By Pamella Goncalves ·
Monaco issues arrest warrant after bombing injures three in residence hall

Monaco has issued an arrest warrant for a foreign national suspected in a parcel bombing that injured three people in a residential building near the French border, and prosecutors said they would also seek an Interpol Red Notice as the suspect remains outside the principality. The move turns the case into a cross-border manhunt between Monaco and France, with investigators treating the blast as attempted murder rather than terrorism.

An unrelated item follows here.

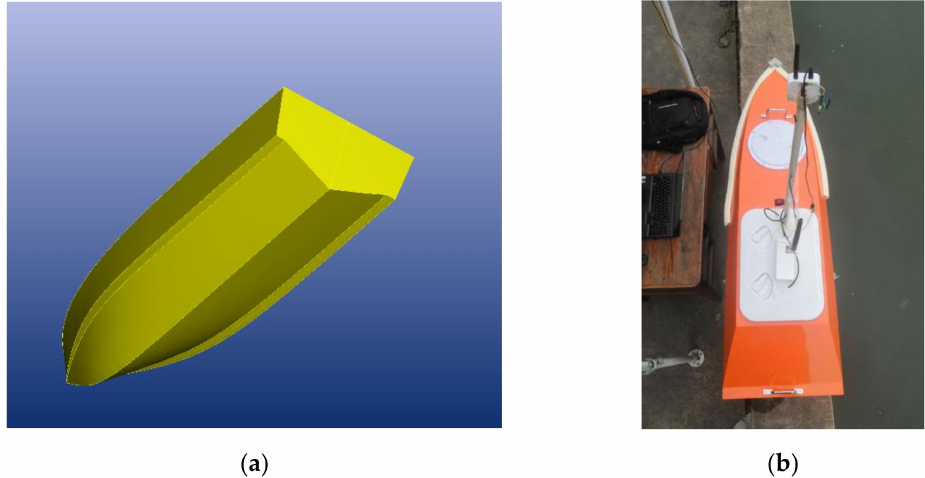
Figure 2. Geometric model and physical model of the USV ( a ) geometric shape ( b ) model of the USV. Table 1. Main scale of the unmanned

The explosion tore through the entrance hall of a building on Rue du Révérend Père Louis Frolla on June 29, shortly before 9 p.m., after a package or backpack containing an explosive device was left at the door. Monaco prosecutor Stéphane Thibault said the suspect fled on foot toward Beausoleil, the French commune just across the border, and that police cooperation between Monaco and France helped identify the suspect quickly.

AI-generated illustration
AI-generated illustration

The bombing injured three people, including the reported target, Vadym Yermolaiev, a Ukrainian-born businessman and permanent Monaco resident. Reports identified Yermolaiev as a Cypriot citizen and said he had been under Ukrainian sanctions since December 2023 over business links to Russian-annexed Crimea. His partner and a 13-year-old relative were also reported injured in the blast.

Monaco’s prosecutor’s office said the suspect is a foreign national and no longer in Monaco, a detail that underscores the practical limits of policing in a microstate where the border with France is crossed in minutes. Local media reported that the suspect may be a woman who disguised herself as a man, adding another layer to an investigation that has already crossed jurisdictions and moved quickly from scene work to an international alert.

Monaco — Wikimedia Commons
Tobi 87 via Wikimedia Commons (CC BY-SA 3.0)

Prince Albert II called the bombing a “heinous crime” and said it had shocked the Monegasque community. The attack landed in a country that markets itself on security, discretion and surveillance, making the breach of a residence hall entrance in one of Europe’s most closely watched enclaves a test of how far those safeguards reach once a suspect slips into neighboring France.